O que eu acho, com todo respeito aos colegas que foram em 1982... Faltou uma melhor formação tática no meio pra proteção à zaga. Faltou uma consciência mais tática do nosso time.

Tem um detalhe nesse jogo. Se eu soubesse dar carrinho, acho que não teria acontecido aquele gol da Itália, quando o Clodoaldo tentou dar uma chaleira em cima do atacante.
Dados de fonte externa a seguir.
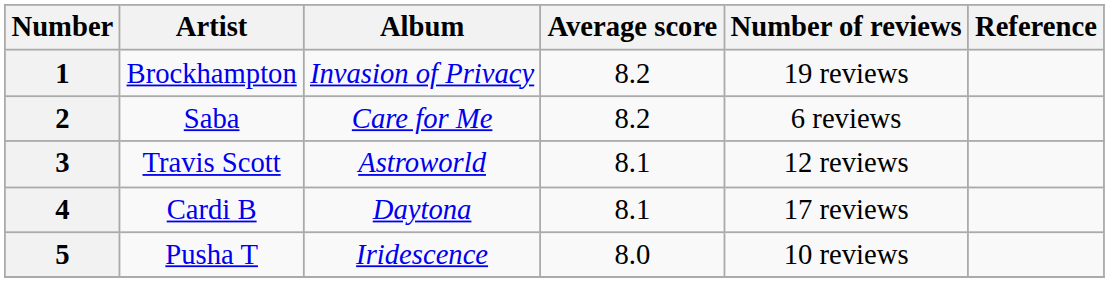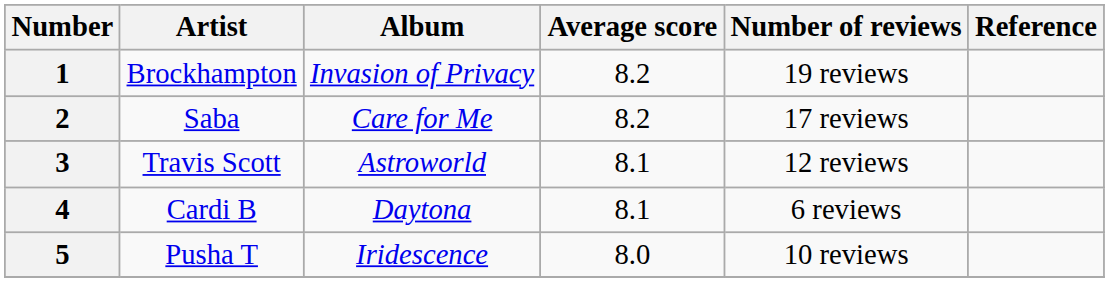2 | Number of reviews: 6 reviews -> 17 reviews
4 | Number of reviews: 17 reviews -> 6 reviews
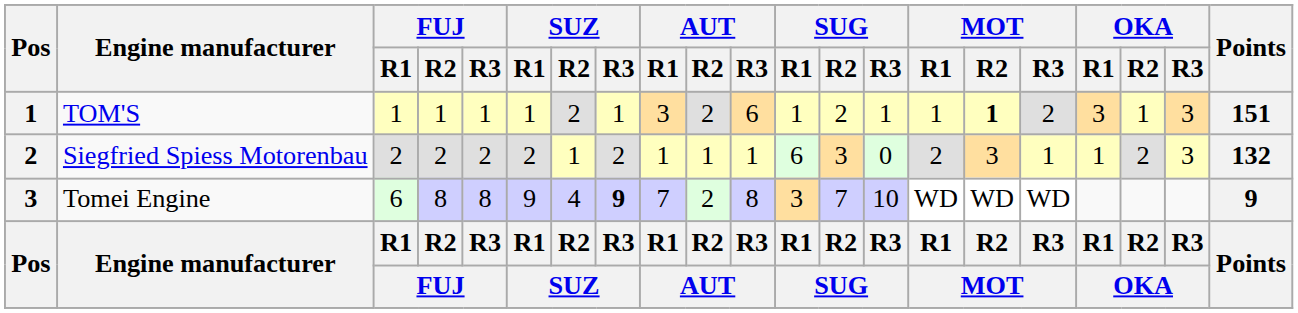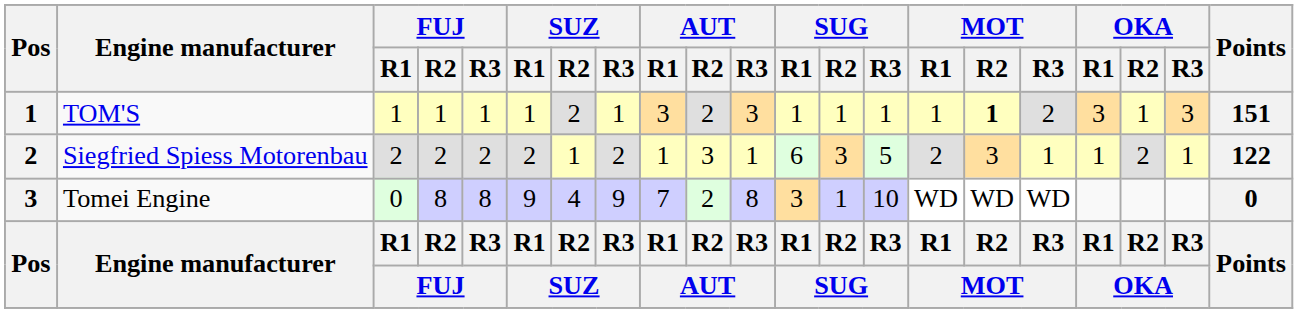TOM'S | AUT / R3: 6 -> 3
TOM'S | SUG / R2: 2 -> 1
Siegfried Spiess Motorenbau | AUT / R2: 1 -> 3
Siegfried Spiess Motorenbau | SUG / R3: 0 -> 5
Siegfried Spiess Motorenbau | OKA / R3: 3 -> 1
Siegfried Spiess Motorenbau | Points: 132 -> 122
Tomei Engine | FUJ / R1: 6 -> 0
Tomei Engine | SUZ / R3: bold -> normal
Tomei Engine | SUG / R2: 7 -> 1
Tomei Engine | Points: 9 -> 0
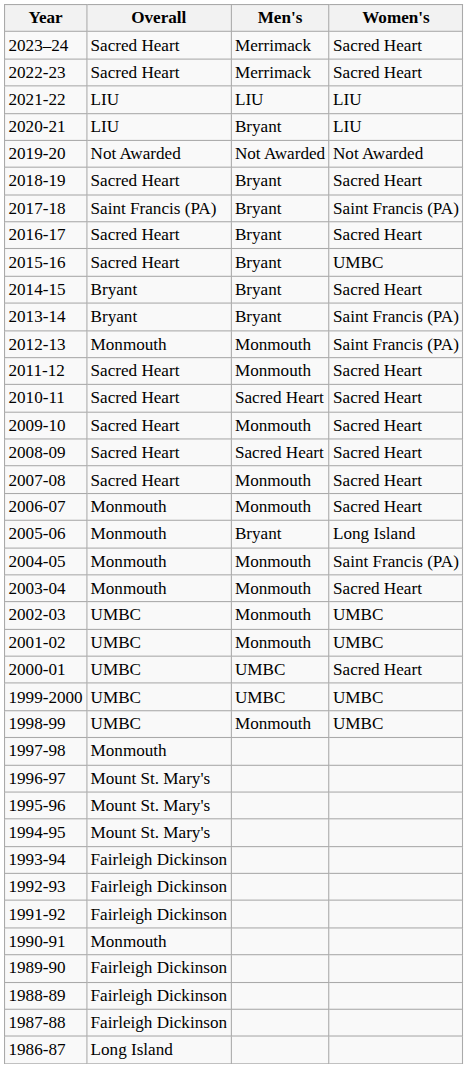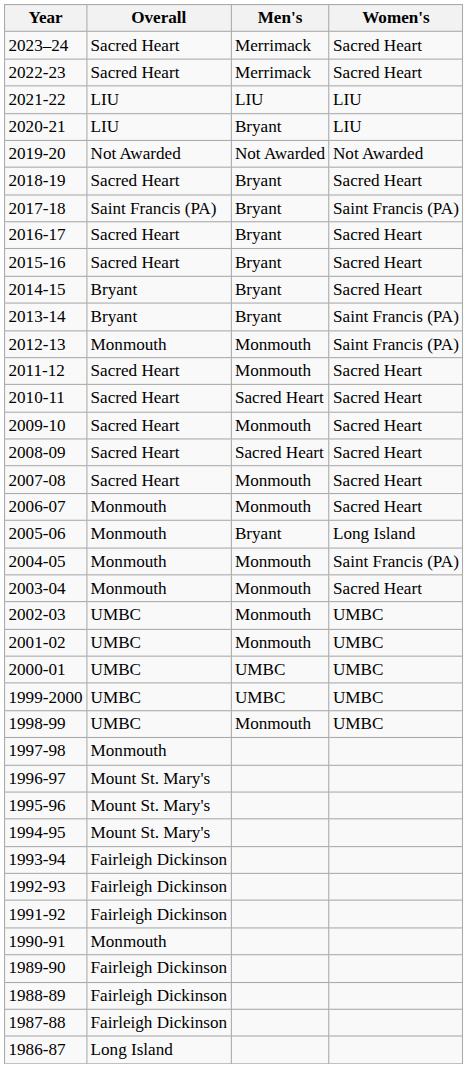2015-16 | Women's: UMBC -> Sacred Heart
2000-01 | Women's: Sacred Heart -> UMBC
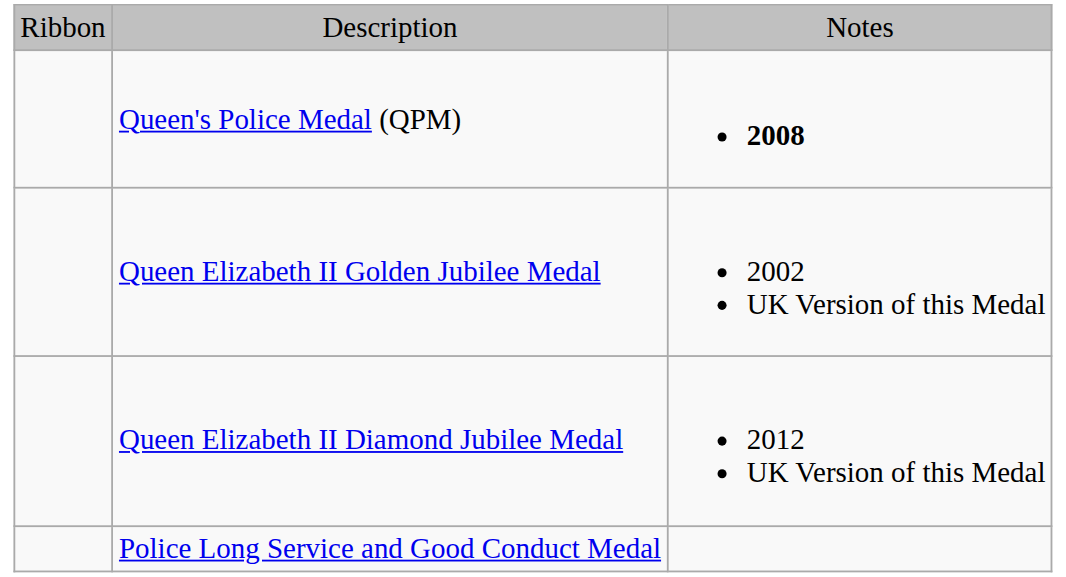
Eu não dava carrinho, eu dava "carroça". Eu sempre fui um jogador que joguei mais em pé. Não sabia dar carrinho. Quando eu fiquei sabendo que ia ser quarto-zagueiro, eu tentava dar, mas era bobagem.

Naquele lance, quando a bola espirrou entre o Boninsegna e eu... Se eu sei dar carrinho, acho que eu cortava aquela jogada. Eu fiquei meio esquisito no tal carrinho e acabou dando em gol.

Eu não esperava que a Itália pudesse empatar daquela forma, naquele momento. Eu não esperava ter que correr atrás. O 1 a 1 não dava o título pro Brasil nem pra Itália, embora o Brasil tivesse feito uma campanha melhor.

Gozado. A gente tava tão acostumado, só vitória, vitória, vitória, que o pensamento ficou só na vitória, que acabou acontecendo de forma maiúscula, graças a Deus.

Naquele momento em que o árbitro encerrou o jogo, todo o mundo estava com o pé em cima da linha do campo. Eu nem ouvi o apito final do árbitro.

Aí já tava aquela galera, aquela multidão toda, eu sabia que eram muitos jornalistas.

Mas, de repente, eu falei: "Como é que esses mexicanos conseguiram chegar até aqui, esse tanto de mexicano? Só voando".

E eu me dei conta daquela confusão, mas ainda assim sobrou espaço pra esse lado emocional. A minha maior emoção não foi eu pensar: "Sou tricampeão mundial". Não foi. A minha foi, realmente, ligada ao sentimento de gratidão ao mexicano.

Então essa vibração, pra mim, bateu forte em termos de retribuição ao carinho do mexicano. De falar assim: "Obrigado, México, porque a casa que a gente teve foi do começo ao fim".

Tanto que hoje, quando jogam Brasil e México, claro que eu quero que seja o Brasil que ganhe, mas quando tem um time mexicano numa competição eu fico torcendo pra ele ir bem. Porque eu fico ligado ainda a esse tempo de 1970. A gente não consegue esquecer. Não consegue.